Blood serum of a healthy individual was used. Ethical clearance was obtained from the state chamber of physicians of Baden-Wuerttemberg (reference number: F-2011-044 and F-2011-044#A1). Identical peptide arrays were used for dilution experiments. The peptide content included binding motifs for IgG serum antibodies of the healthy individual that were already determined by Weber et al. [8]. Every peptide was represented by 10 to 40 spots. The serum was serially diluted, ranging from 1:800 to 1:12.5, and incubated overnight. The serum was diluted in PBS-T containing 10% (v/v) Rockland blocking buffer (Rockland Immunochemicals Inc., Pottstown, PA, USA).

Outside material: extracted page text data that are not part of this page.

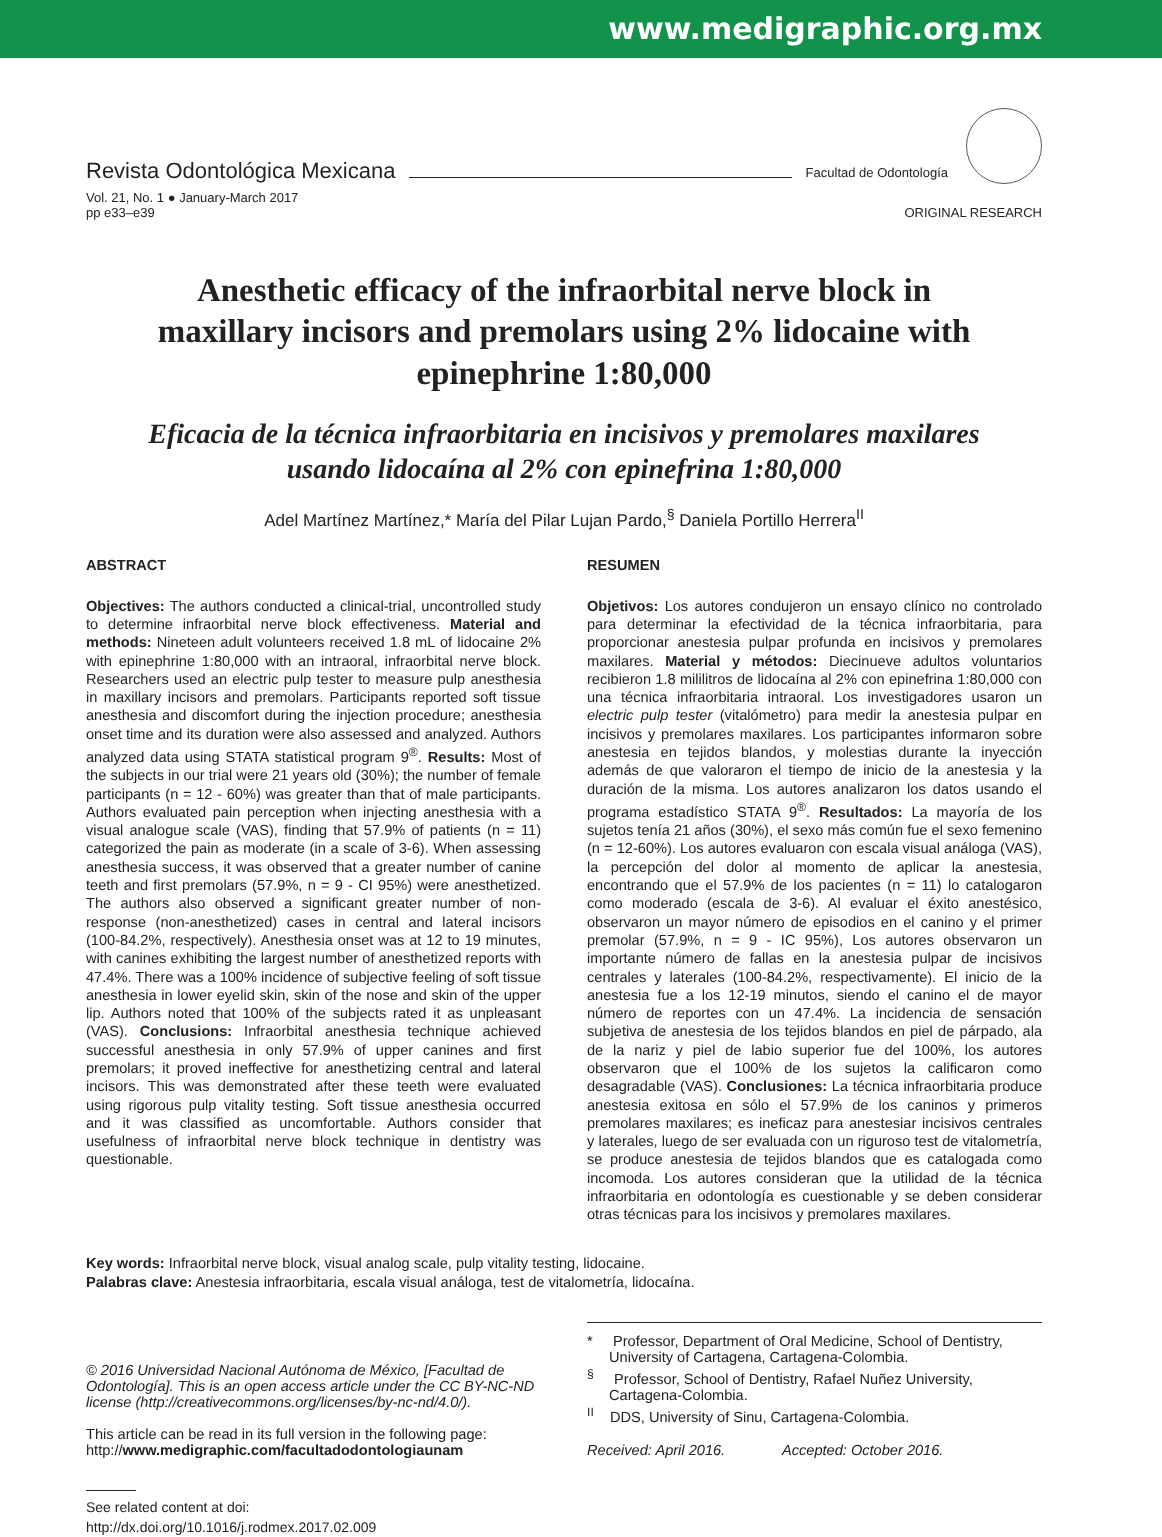www.medigraphic.org.mx
Revista Odontológica Mexicana Facultad de Odontología
Vol. 21, No. 1 ● January-March 2017
pp e33–e39
ORIGINAL RESEARCH
Anesthetic efficacy of the infraorbital nerve block in maxillary incisors and premolars using 2% lidocaine with epinephrine 1:80,000
Eficacia de la técnica infraorbitaria en incisivos y premolares maxilares usando lidocaína al 2% con epinefrina 1:80,000
Adel Martínez Martínez,* María del Pilar Lujan Pardo,<sup>§</sup> Daniela Portillo Herrera<sup>II</sup>
ABSTRACT
Objectives: The authors conducted a clinical-trial, uncontrolled study to determine infraorbital nerve block effectiveness. Material and methods: Nineteen adult volunteers received 1.8 mL of lidocaine 2% with epinephrine 1:80,000 with an intraoral, infraorbital nerve block. Researchers used an electric pulp tester to measure pulp anesthesia in maxillary incisors and premolars. Participants reported soft tissue anesthesia and discomfort during the injection procedure; anesthesia onset time and its duration were also assessed and analyzed. Authors analyzed data using STATA statistical program 9<sup>®</sup>. Results: Most of the subjects in our trial were 21 years old (30%); the number of female participants (n = 12 - 60%) was greater than that of male participants. Authors evaluated pain perception when injecting anesthesia with a visual analogue scale (VAS), finding that 57.9% of patients (n = 11) categorized the pain as moderate (in a scale of 3-6). When assessing anesthesia success, it was observed that a greater number of canine teeth and first premolars (57.9%, n = 9 - CI 95%) were anesthetized. The authors also observed a significant greater number of non-response (non-anesthetized) cases in central and lateral incisors (100-84.2%, respectively). Anesthesia onset was at 12 to 19 minutes, with canines exhibiting the largest number of anesthetized reports with 47.4%. There was a 100% incidence of subjective feeling of soft tissue anesthesia in lower eyelid skin, skin of the nose and skin of the upper lip. Authors noted that 100% of the subjects rated it as unpleasant (VAS). Conclusions: Infraorbital anesthesia technique achieved successful anesthesia in only 57.9% of upper canines and first premolars; it proved ineffective for anesthetizing central and lateral incisors. This was demonstrated after these teeth were evaluated using rigorous pulp vitality testing. Soft tissue anesthesia occurred and it was classified as uncomfortable. Authors consider that usefulness of infraorbital nerve block technique in dentistry was questionable.
RESUMEN
Objetivos: Los autores condujeron un ensayo clínico no controlado para determinar la efectividad de la técnica infraorbitaria, para proporcionar anestesia pulpar profunda en incisivos y premolares maxilares. Material y métodos: Diecinueve adultos voluntarios recibieron 1.8 mililitros de lidocaína al 2% con epinefrina 1:80,000 con una técnica infraorbitaria intraoral. Los investigadores usaron un electric pulp tester (vitalómetro) para medir la anestesia pulpar en incisivos y premolares maxilares. Los participantes informaron sobre anestesia en tejidos blandos, y molestias durante la inyección además de que valoraron el tiempo de inicio de la anestesia y la duración de la misma. Los autores analizaron los datos usando el programa estadístico STATA 9<sup>®</sup>. Resultados: La mayoría de los sujetos tenía 21 años (30%), el sexo más común fue el sexo femenino (n = 12-60%). Los autores evaluaron con escala visual análoga (VAS), la percepción del dolor al momento de aplicar la anestesia, encontrando que el 57.9% de los pacientes (n = 11) lo catalogaron como moderado (escala de 3-6). Al evaluar el éxito anestésico, observaron un mayor número de episodios en el canino y el primer premolar (57.9%, n = 9 - IC 95%), Los autores observaron un importante número de fallas en la anestesia pulpar de incisivos centrales y laterales (100-84.2%, respectivamente). El inicio de la anestesia fue a los 12-19 minutos, siendo el canino el de mayor número de reportes con un 47.4%. La incidencia de sensación subjetiva de anestesia de los tejidos blandos en piel de párpado, ala de la nariz y piel de labio superior fue del 100%, los autores observaron que el 100% de los sujetos la calificaron como desagradable (VAS). Conclusiones: La técnica infraorbitaria produce anestesia exitosa en sólo el 57.9% de los caninos y primeros premolares maxilares; es ineficaz para anestesiar incisivos centrales y laterales, luego de ser evaluada con un riguroso test de vitalometría, se produce anestesia de tejidos blandos que es catalogada como incomoda. Los autores consideran que la utilidad de la técnica infraorbitaria en odontología es cuestionable y se deben considerar otras técnicas para los incisivos y premolares maxilares.
Key words: Infraorbital nerve block, visual analog scale, pulp vitality testing, lidocaine.
Palabras clave: Anestesia infraorbitaria, escala visual análoga, test de vitalometría, lidocaína.
© 2016 Universidad Nacional Autónoma de México, [Facultad de Odontología]. This is an open access article under the CC BY-NC-ND license (http://creativecommons.org/licenses/by-nc-nd/4.0/).
This article can be read in its full version in the following page:
http://www.medigraphic.com/facultadodontologiaunam
* Professor, Department of Oral Medicine, School of Dentistry, University of Cartagena, Cartagena-Colombia.
<sup>§</sup> Professor, School of Dentistry, Rafael Nuñez University, Cartagena-Colombia.
<sup>II</sup> DDS, University of Sinu, Cartagena-Colombia.
Received: April 2016. Accepted: October 2016.
See related content at doi:
http://dx.doi.org/10.1016/j.rodmex.2017.02.009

After the incubation, the arrays were stained with the secondary antibody (goat) anti-human IgG (Fc γ) AF647 (Jackson Immunoresearch, West Grove, PA, USA) at 1 µg/mL. Fluorescent signals were measured with an InnoScan scanner (Innopsis, Carbonne, France). The collected fluorescent signals from the secondary antibodies (Figure S1) and the dilution values were fit using Formula (6) to calculate the S-numbers for each binding motif (Sections S2 and S3, Figures S2–S9, Supplementary Materials). The absolute intensity for each pixel within a spot and the spot duplicate was averaged and background corrected. Therefore, the average pixel intensity of a control area, not containing any peptide spots, was subtracted from the calculated spot intensity. Fits with a coefficient of determination rs < 0.9 were discarded.

5. Conclusions

The S-number, as an additional parameter for the characterization of circulating antibodies, was presented. It includes both the information about the antibody affinity and the fractional concentration.

Based on the assumption of a constant S-number for an antibody ensemble, the formula was derived that combines the total concentration of antibodies, their average dissociation constant, and the number of different binding motifs.

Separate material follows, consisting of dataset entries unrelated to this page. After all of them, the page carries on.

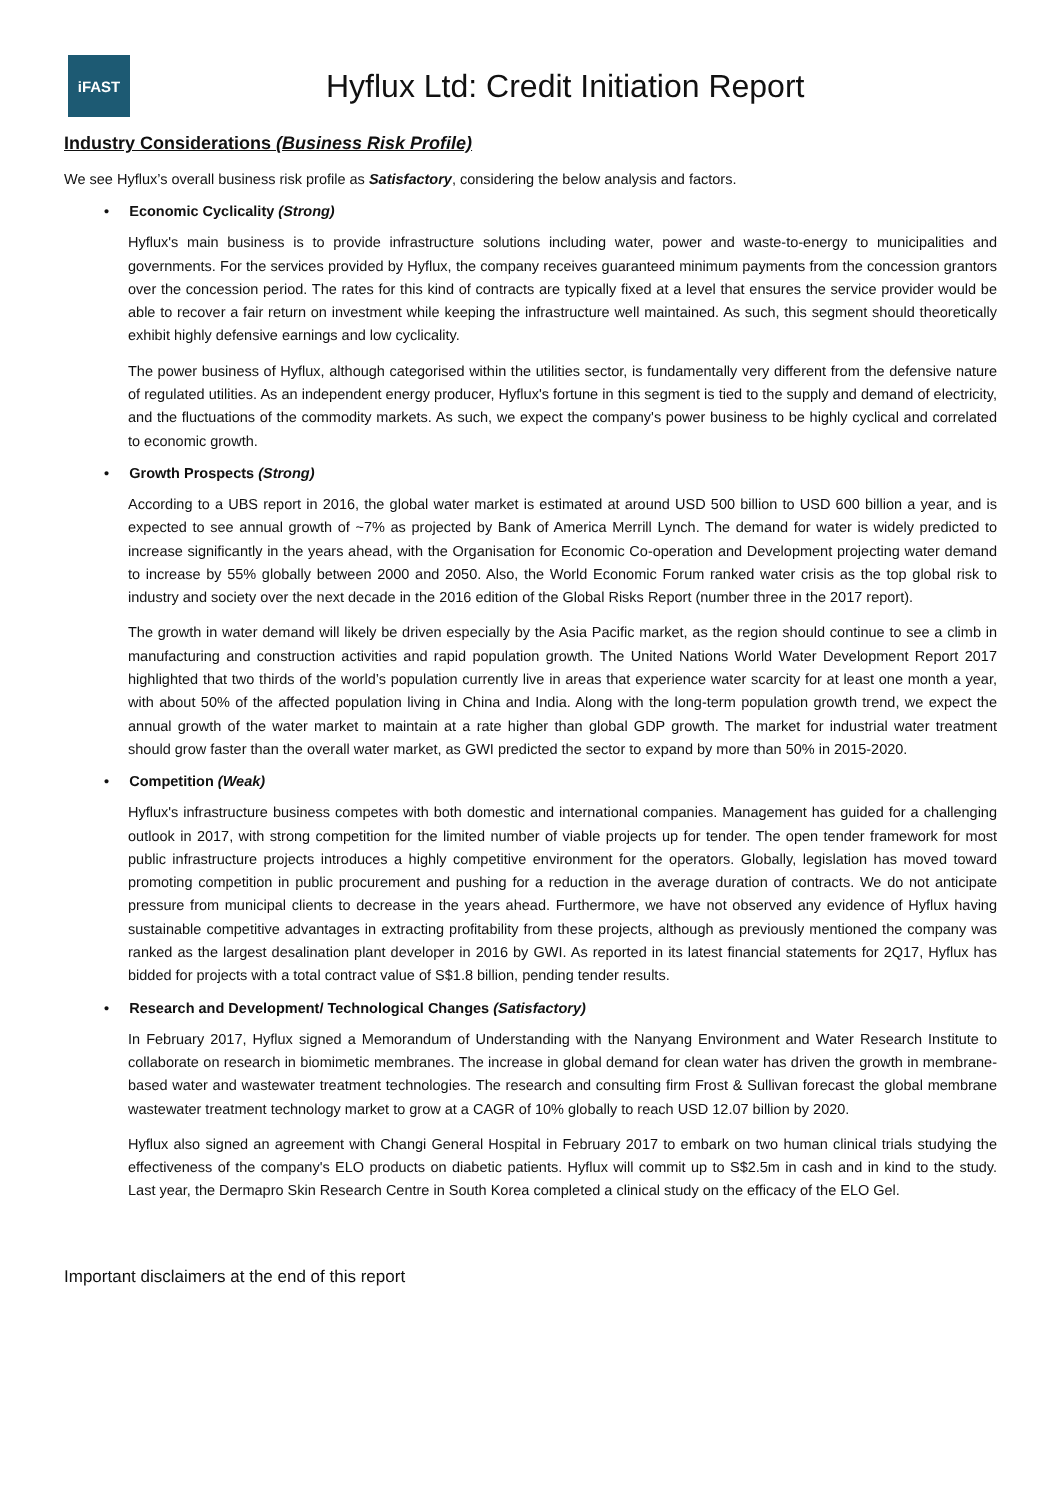iFAST
Hyflux Ltd: Credit Initiation Report
Industry Considerations (Business Risk Profile)
We see Hyflux’s overall business risk profile as Satisfactory, considering the below analysis and factors.
• Economic Cyclicality (Strong)
Hyflux's main business is to provide infrastructure solutions including water, power and waste-to-energy to municipalities and governments. For the services provided by Hyflux, the company receives guaranteed minimum payments from the concession grantors over the concession period. The rates for this kind of contracts are typically fixed at a level that ensures the service provider would be able to recover a fair return on investment while keeping the infrastructure well maintained. As such, this segment should theoretically exhibit highly defensive earnings and low cyclicality.
The power business of Hyflux, although categorised within the utilities sector, is fundamentally very different from the defensive nature of regulated utilities. As an independent energy producer, Hyflux's fortune in this segment is tied to the supply and demand of electricity, and the fluctuations of the commodity markets. As such, we expect the company's power business to be highly cyclical and correlated to economic growth.
• Growth Prospects (Strong)
According to a UBS report in 2016, the global water market is estimated at around USD 500 billion to USD 600 billion a year, and is expected to see annual growth of ~7% as projected by Bank of America Merrill Lynch. The demand for water is widely predicted to increase significantly in the years ahead, with the Organisation for Economic Co-operation and Development projecting water demand to increase by 55% globally between 2000 and 2050. Also, the World Economic Forum ranked water crisis as the top global risk to industry and society over the next decade in the 2016 edition of the Global Risks Report (number three in the 2017 report).
The growth in water demand will likely be driven especially by the Asia Pacific market, as the region should continue to see a climb in manufacturing and construction activities and rapid population growth. The United Nations World Water Development Report 2017 highlighted that two thirds of the world’s population currently live in areas that experience water scarcity for at least one month a year, with about 50% of the affected population living in China and India. Along with the long-term population growth trend, we expect the annual growth of the water market to maintain at a rate higher than global GDP growth. The market for industrial water treatment should grow faster than the overall water market, as GWI predicted the sector to expand by more than 50% in 2015-2020.
• Competition (Weak)
Hyflux's infrastructure business competes with both domestic and international companies. Management has guided for a challenging outlook in 2017, with strong competition for the limited number of viable projects up for tender. The open tender framework for most public infrastructure projects introduces a highly competitive environment for the operators. Globally, legislation has moved toward promoting competition in public procurement and pushing for a reduction in the average duration of contracts. We do not anticipate pressure from municipal clients to decrease in the years ahead. Furthermore, we have not observed any evidence of Hyflux having sustainable competitive advantages in extracting profitability from these projects, although as previously mentioned the company was ranked as the largest desalination plant developer in 2016 by GWI. As reported in its latest financial statements for 2Q17, Hyflux has bidded for projects with a total contract value of S$1.8 billion, pending tender results.
• Research and Development/ Technological Changes (Satisfactory)
In February 2017, Hyflux signed a Memorandum of Understanding with the Nanyang Environment and Water Research Institute to collaborate on research in biomimetic membranes. The increase in global demand for clean water has driven the growth in membrane-based water and wastewater treatment technologies. The research and consulting firm Frost & Sullivan forecast the global membrane wastewater treatment technology market to grow at a CAGR of 10% globally to reach USD 12.07 billion by 2020.
Hyflux also signed an agreement with Changi General Hospital in February 2017 to embark on two human clinical trials studying the effectiveness of the company's ELO products on diabetic patients. Hyflux will commit up to S$2.5m in cash and in kind to the study. Last year, the Dermapro Skin Research Centre in South Korea completed a clinical study on the efficacy of the ELO Gel.
Important disclaimers at the end of this report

The determination of the S-number was experimentally demonstrated. Therefore, the arrays with the same peptide content representing the binding motifs were incubated with the serum samples of a single human donor at different dilutions and stained with secondary anti-human IgG antibodies. The signals obtained were approximated with the kinetic equation and, consequently, the antibody S-numbers for each binding motif were determined.

The experimentally measured S-numbers revealed values of the same order of magnitude for all motifs, and were approximated with the formula derived for the antibody ensemble with a constant S-number. These results should not be considered as evidence for an equal S-number for all IgG antibodies in human serum, and serve solely as an example of the measurement of the S-number via peptide arrays. In addition, the nature of the S-number is discussed from the point of view of B-cell ontogeny. The S-number may explain the generation of pre-existing antibodies after vaccination against influenza.